The Catholic position on the population issue had been made definitive in the papal encyclical Humanae Vitae, reaffirmed in Familiaris Consortio and fully adopted in the Philippines in two pastoral letters of the Catholic Bishops conference of the Philippines. Yet, it was only after the promulgation of the Decrees of the Second Plenary council of the Philippines that the Church deliberately resolved to organize and intensify its teaching. Our people can now anticipate a more systematic and aggressive proclamation of the Church doctrine on responsible parenthood, and of our disagreement with the artificial contraceptive program actively sponsored by the government.

We believe that the Constitution of the Philippines is responsive to the principles on which our position is based. Our Constitution cannot, by its own logic, favor the active promotion of artificial contraception and sterilization by the State. We hold that the government must, if it is to respect the constitution, withdraw from the active and coercive marketing of contraceptives and implementation of fertility reduction programs. Rather, we maintain the government should concentrate on the pursuit of policies and programs which further social justice, equitable distribution of resources and income, and the implementation of authentic and total human development. We strongly advocate relegating the promotion of moans and methods for responsible parenthood to the private sector … Let the initiatives of associations and communities determine the choices their member individuals or families make for their own lives, according to their values and convictions.

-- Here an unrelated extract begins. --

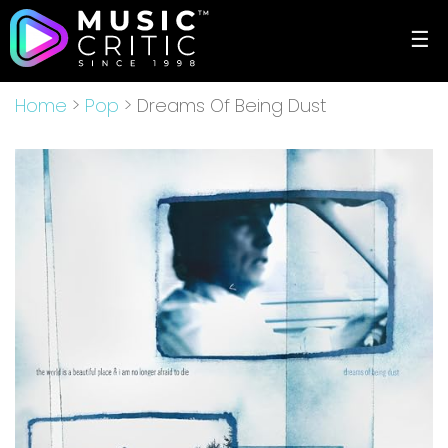
☰
Home
>
Pop
> Dreams Of Being Dust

The Catholic Church must exercise her prophetic role in deliberately choosing to become perhaps the last line of defense in favor of life in a world besieged so overwhelmingly by the anti—life culture. “I call heaven and earth today to witness against you: I have set before you life and death, the blessing and the curse. Choose life then, that you and your descendants may live, by loving the Lord, your God, heeding his voice and holding fast to him (Deuteronomy 30:19-20).

Permit me to conclude with a most relevant passage from a recent encyclical of Pope John Paul II, Redemptoris Missio (The Mission of Christ the Redeemer; December 1990): “The temptation today is to reduce Christianity to merely human wisdom, a pseudo-science of well-being …people strive for the good of man — but man who is truncated, reduced to his merely horizontal dimension. We know, however, that Jesus came to bring integral salvation, one which embraces the whole person and all mankind, and opens up the wondrous prospect of divine filiation…Newness of life in him is the ‘good news’ for men and women of every age: all are called to it and destined for it.”

Sustainable development cannot credibly uphold and defend the quality of life by frustrating or reducing the principle of life itself. Sustainable development, cannot advocate the enhancement of temporal life by proposing to diminish the value and import of spiritual life. For all life is one, and flows from its Creator, Who is God, and Who may also be called “Allah.”